Perlindungan Konsumen
BAB I
PENDAHULUAN
A. Latar Belakang
Salah satu tujuan pembangunan nasional Indonesia
adalah untuk meningkatkan kesejahteraan bangsa Indonesia. Baik matereal maupun
spiritual, yaitu dengan tersedianya kebutuhan pokok: sandang (pakaian), pangan
(makanan), dan papan (perumahan) yang layak. Tujuan lain adalah mencerdaskan
kehidupan bangsa, yang berati bahwa tersedianya pendidikan dalam arti luas bagi
seluruh rakyat. Kesejahteraan dan kecerdasan itu merupakan wujud dari
pembangunan yang berperikemanusiaan sebagaimana yang diamanatkan oleh Pancasila
yang telah diterima sebagai falsafah dan idiologi negara indonesia serta
Undang-Undang Dasar 1945.
Pasal 27 ayat (2) Undang-Undang Dasar 1945
menegaskan bahwa tiap-tiap warga negara berhak untuk memperoleh hidup yang
layak bagi Kemanusiaan. Untuk memperoleh hidup yang layak bagi kemanusiaan itu
dalam rangka mewujudkan kesejahteraan dan kecerdasan, perlu penyediaan barang
dan jasa dalam jumlah yang cukup, kualitas yang baik, dan dengan harga yang
terjangkau masyarakat.
Jika tidak berhati-hati dalam
memilih produk barang/jasa yang diinginkan, konsumen hanya akan menjadi objek
eksploitas dari pelaku usaha yang tidak bertanggung jawab. Tanpa disadari,
konsumen menerima begitu saja barang/jasa yang dikonsumsinya.

● Tantangan a: Cetak ulang persis baris-baris dalam catatan di bawah, mulai dari baris yang memuat "279, 1122, 418]" sampai baris yang memuat "439, 1122, 627]".

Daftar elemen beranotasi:
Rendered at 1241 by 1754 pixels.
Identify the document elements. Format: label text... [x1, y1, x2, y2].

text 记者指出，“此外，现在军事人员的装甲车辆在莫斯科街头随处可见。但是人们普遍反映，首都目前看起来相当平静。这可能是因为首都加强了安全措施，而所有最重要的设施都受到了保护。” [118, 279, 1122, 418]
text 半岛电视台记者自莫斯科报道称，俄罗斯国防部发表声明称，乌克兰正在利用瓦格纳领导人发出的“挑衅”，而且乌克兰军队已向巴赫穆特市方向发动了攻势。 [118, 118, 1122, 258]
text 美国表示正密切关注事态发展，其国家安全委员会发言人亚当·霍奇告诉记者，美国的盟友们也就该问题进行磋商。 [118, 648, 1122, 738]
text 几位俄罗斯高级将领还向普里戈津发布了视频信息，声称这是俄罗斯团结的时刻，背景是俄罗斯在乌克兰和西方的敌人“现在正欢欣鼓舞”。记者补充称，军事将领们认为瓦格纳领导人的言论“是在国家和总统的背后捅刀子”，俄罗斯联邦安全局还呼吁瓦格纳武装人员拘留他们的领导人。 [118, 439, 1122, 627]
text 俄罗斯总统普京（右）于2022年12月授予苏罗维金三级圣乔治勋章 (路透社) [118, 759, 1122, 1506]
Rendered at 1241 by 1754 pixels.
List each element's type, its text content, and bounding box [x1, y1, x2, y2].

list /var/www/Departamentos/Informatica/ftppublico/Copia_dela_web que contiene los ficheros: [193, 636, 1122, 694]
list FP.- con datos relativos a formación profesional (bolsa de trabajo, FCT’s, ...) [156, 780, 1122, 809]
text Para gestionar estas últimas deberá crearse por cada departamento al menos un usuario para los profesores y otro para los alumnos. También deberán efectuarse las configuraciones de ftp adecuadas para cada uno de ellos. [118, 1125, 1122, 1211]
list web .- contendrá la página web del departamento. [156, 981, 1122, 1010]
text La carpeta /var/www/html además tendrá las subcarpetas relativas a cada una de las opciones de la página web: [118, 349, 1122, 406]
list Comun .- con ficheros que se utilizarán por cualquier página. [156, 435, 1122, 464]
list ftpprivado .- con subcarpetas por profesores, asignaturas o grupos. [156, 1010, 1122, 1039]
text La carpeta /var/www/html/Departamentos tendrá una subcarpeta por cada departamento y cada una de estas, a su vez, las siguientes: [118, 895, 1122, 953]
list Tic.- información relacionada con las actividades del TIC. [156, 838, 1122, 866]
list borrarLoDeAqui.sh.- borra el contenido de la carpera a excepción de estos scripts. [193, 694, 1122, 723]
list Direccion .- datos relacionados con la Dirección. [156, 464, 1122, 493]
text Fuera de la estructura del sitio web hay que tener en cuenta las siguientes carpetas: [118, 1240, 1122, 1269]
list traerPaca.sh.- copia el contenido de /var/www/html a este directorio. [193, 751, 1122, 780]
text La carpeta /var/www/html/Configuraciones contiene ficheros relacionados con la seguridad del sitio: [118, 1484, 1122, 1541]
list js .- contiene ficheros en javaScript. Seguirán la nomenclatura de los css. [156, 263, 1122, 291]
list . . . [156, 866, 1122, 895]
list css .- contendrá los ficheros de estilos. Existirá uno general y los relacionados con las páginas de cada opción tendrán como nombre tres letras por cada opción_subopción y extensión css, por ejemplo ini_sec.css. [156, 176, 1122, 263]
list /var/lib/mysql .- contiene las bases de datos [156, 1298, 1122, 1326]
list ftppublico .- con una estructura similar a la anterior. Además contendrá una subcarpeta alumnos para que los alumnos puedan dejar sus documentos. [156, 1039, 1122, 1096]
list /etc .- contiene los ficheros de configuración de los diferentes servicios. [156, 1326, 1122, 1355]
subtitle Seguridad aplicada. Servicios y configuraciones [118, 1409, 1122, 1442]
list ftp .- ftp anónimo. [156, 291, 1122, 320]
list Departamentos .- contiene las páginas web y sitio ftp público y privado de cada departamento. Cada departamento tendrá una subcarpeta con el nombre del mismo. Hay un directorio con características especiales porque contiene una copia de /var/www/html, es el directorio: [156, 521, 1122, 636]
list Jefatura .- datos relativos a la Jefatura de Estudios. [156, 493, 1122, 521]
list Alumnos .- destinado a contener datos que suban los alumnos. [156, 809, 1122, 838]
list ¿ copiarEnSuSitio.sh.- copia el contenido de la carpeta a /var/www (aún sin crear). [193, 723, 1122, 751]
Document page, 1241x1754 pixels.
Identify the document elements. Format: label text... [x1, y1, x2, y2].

● Tantangan b: Berikan lanjutan teks tentang perlindungan konsumen di atas, dimulai setelah kalimat terakhirnya.

● Hasil Akhir a:
text 记者指出，“此外，现在军事人员的装甲车辆在莫斯科街头随处可见。但是人们普遍反映，首都目前看起来相当平静。这可能是因为首都加强了安全措施，而所有最重要的设施都受到了保护。” [118, 279, 1122, 418]
text 半岛电视台记者自莫斯科报道称，俄罗斯国防部发表声明称，乌克兰正在利用瓦格纳领导人发出的“挑衅”，而且乌克兰军队已向巴赫穆特市方向发动了攻势。 [118, 118, 1122, 258]
text 美国表示正密切关注事态发展，其国家安全委员会发言人亚当·霍奇告诉记者，美国的盟友们也就该问题进行磋商。 [118, 648, 1122, 738]
text 几位俄罗斯高级将领还向普里戈津发布了视频信息，声称这是俄罗斯团结的时刻，背景是俄罗斯在乌克兰和西方的敌人“现在正欢欣鼓舞”。记者补充称，军事将领们认为瓦格纳领导人的言论“是在国家和总统的背后捅刀子”，俄罗斯联邦安全局还呼吁瓦格纳武装人员拘留他们的领导人。 [118, 439, 1122, 627]

● Hasil Akhir b:
B. Pokok Permasalahan
Adapun ruang lingkup pokok permasalahan yang akan dibahas, terdiri atas :
- Pengertian Konsumen
- Azas dan Tujuan
- Hak dan Keewajiban Konsumen
- Hak dan Kewajiban Pelaku Usaha
- Perbuatan yang dilarang bagi pelaku usaha
- Klausa Baku dalam Perjanjian
- Tanggung Jawab Pelaku Usaha
- Sanksi
BAB II
PEMBAHASAN
Pengertian Konsumen
Dalam
kamus bahasa, istilah konsumen merupakan alih bahasa dari consumer
(Inggris-Amerika) yang secara harfiah berarti “seseorang yang membeli
barang atau menggunakan jasa”, atau “Seseorang atau suatu perusahaan
yang membeli barang tertentu atau menggunakan jasa tertentu”. Ada pula yang
memberikan arti lain, yaitu konsumen yang berarti “setiap orang yang
menggunakan barang atau jasa”.
Dalam
Undang-undang No. 8 Tahun 1999 tentang Perlindungan Konsumen dijelaskan bahwa
konsumen adalah “setiap orang pemakai barang dan/atau jasa yang tersedia
dalam masyarakat, baik bagi kepentingan diri sendiri, keluarga, orang lain,
maupun makhluk hidup lain dan tidak untuk diperdagangkan”.
Sekalipun
semua orang mengerti bahwa sangat sulit untuk membuat suatu batasan tentang
pengertian konsumen tanpa memuat berbagai kekurangan didalamnya, R. Setiawan
mencoba memberikan batasan pengertian konsumen sebagai “setiap orang yang
mendapatkan secara sah dan menggunakan barang/jasa untuk suatu kegunaan
tertentu”.
Dengan
demikian yang dimaksud dengan “setiap orang” dalam batasan diatas adalah orang
alamiah maupun orang yang diciptakan oleh hukum (badan hukum). Unsur
“mendapatkan” juga digunakan dalam batasan ini, karena perolehan barang atau
jasa oleh konsumen tidak saja berdasarkan suatu hubungan hukum (perjanjian jual
beli, sewa menyewa, pinjam-pakai dan sejenisnya), tetapi juga mungkin terjadi
karena pemberian sumbangan, hadiah-hadiah atau yang lain, baik yang berkaitan
dengan suatu hubungan komersial maupun dalam hubungan lainnya (non-komersial).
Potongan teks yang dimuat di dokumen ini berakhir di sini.